> _Requirements_: Rewrite every line of the items below as a single numbered list, skipping any blank lines. Leave the pictures out of your list.

> _Material provided_:
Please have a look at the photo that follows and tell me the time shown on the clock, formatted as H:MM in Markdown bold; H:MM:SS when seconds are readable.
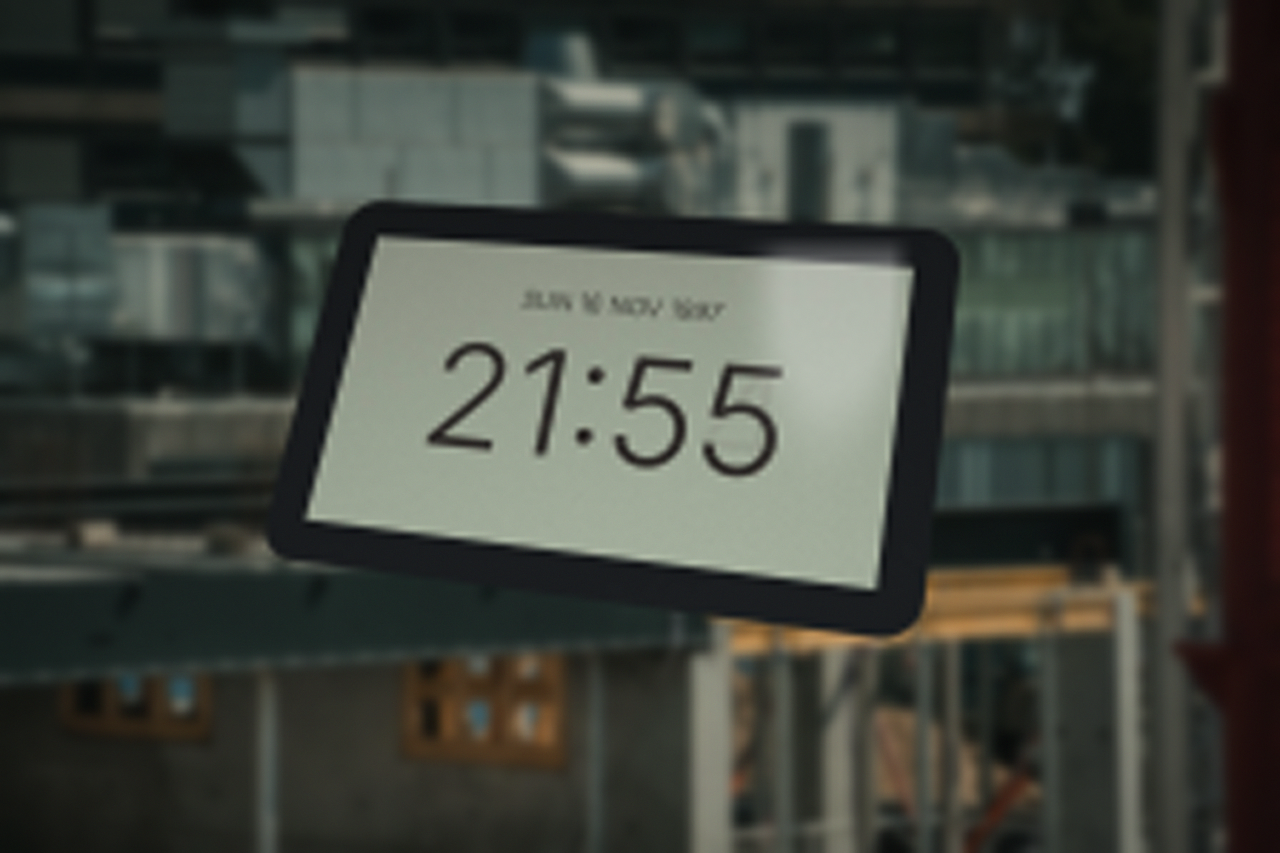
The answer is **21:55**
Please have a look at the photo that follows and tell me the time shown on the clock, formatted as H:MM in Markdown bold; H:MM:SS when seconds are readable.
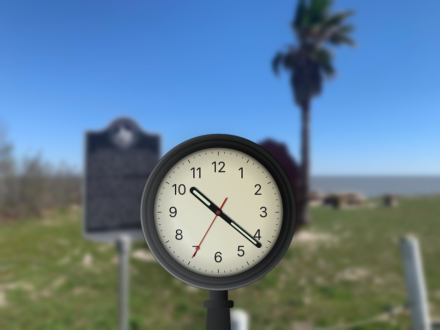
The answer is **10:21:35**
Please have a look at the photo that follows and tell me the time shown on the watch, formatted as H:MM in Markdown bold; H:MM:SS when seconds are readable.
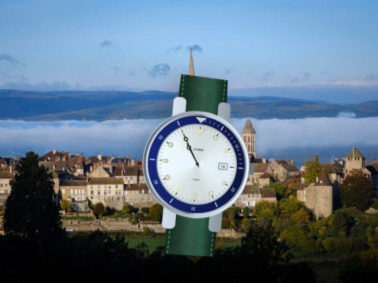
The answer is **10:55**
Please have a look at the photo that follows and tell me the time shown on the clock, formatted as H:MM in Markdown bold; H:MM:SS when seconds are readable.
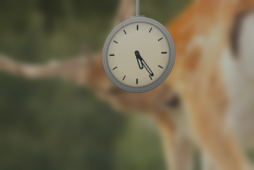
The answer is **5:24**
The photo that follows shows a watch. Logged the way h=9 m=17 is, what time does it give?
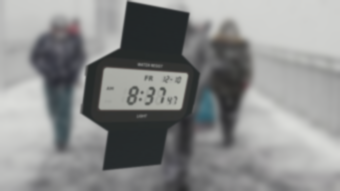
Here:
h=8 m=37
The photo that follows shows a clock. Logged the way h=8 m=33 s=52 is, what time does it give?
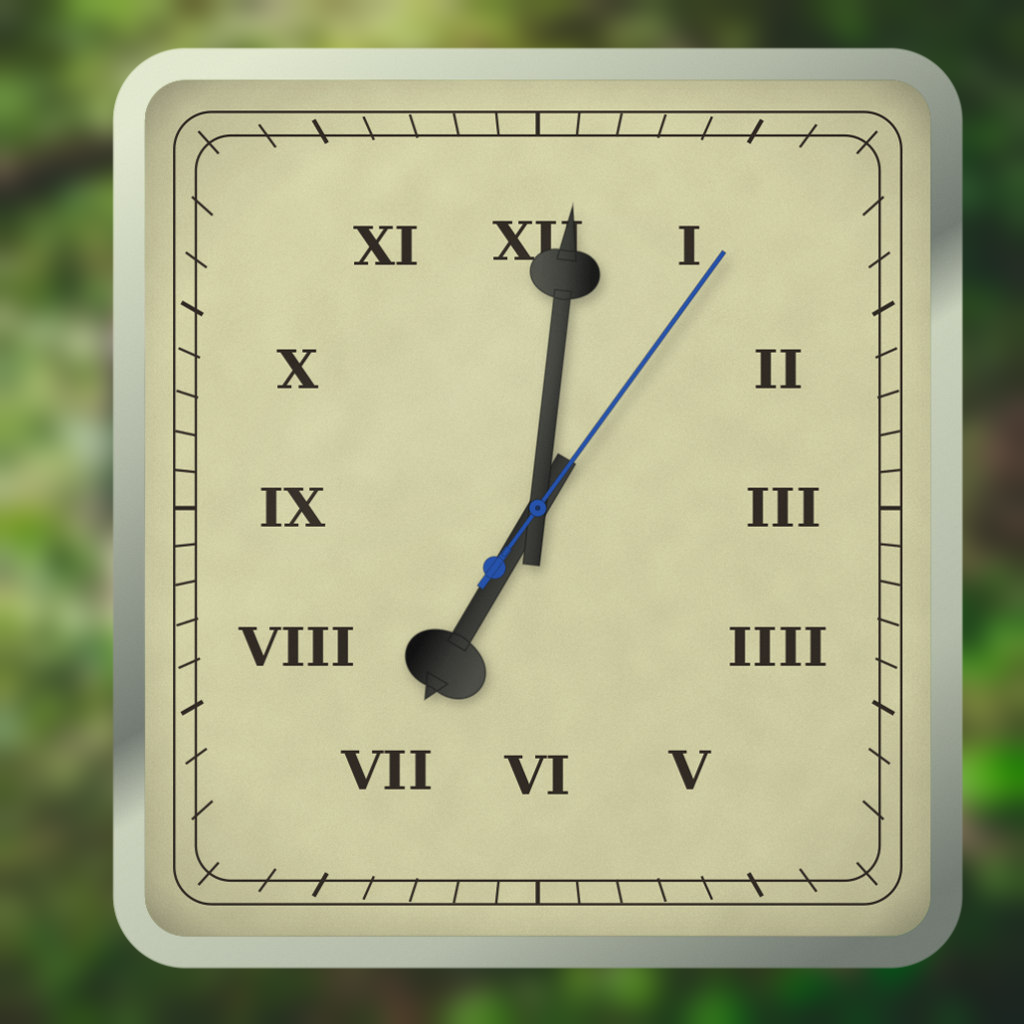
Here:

> _Complete output_:
1. Please have a look at the photo that follows and tell me the time shown on the clock, formatted as H:MM in Markdown bold; H:MM:SS when seconds are readable.
2. The answer is **21:55**
3. Please have a look at the photo that follows and tell me the time shown on the clock, formatted as H:MM in Markdown bold; H:MM:SS when seconds are readable.
4. The answer is **10:21:35**
5. Please have a look at the photo that follows and tell me the time shown on the watch, formatted as H:MM in Markdown bold; H:MM:SS when seconds are readable.
6. The answer is **10:55**
7. Please have a look at the photo that follows and tell me the time shown on the clock, formatted as H:MM in Markdown bold; H:MM:SS when seconds are readable.
8. The answer is **5:24**
9. The photo that follows shows a watch. Logged the way h=9 m=17 is, what time does it give?
10. Here:
11. h=8 m=37
12. The photo that follows shows a clock. Logged the way h=8 m=33 s=52 is, what time does it give?
13. Here:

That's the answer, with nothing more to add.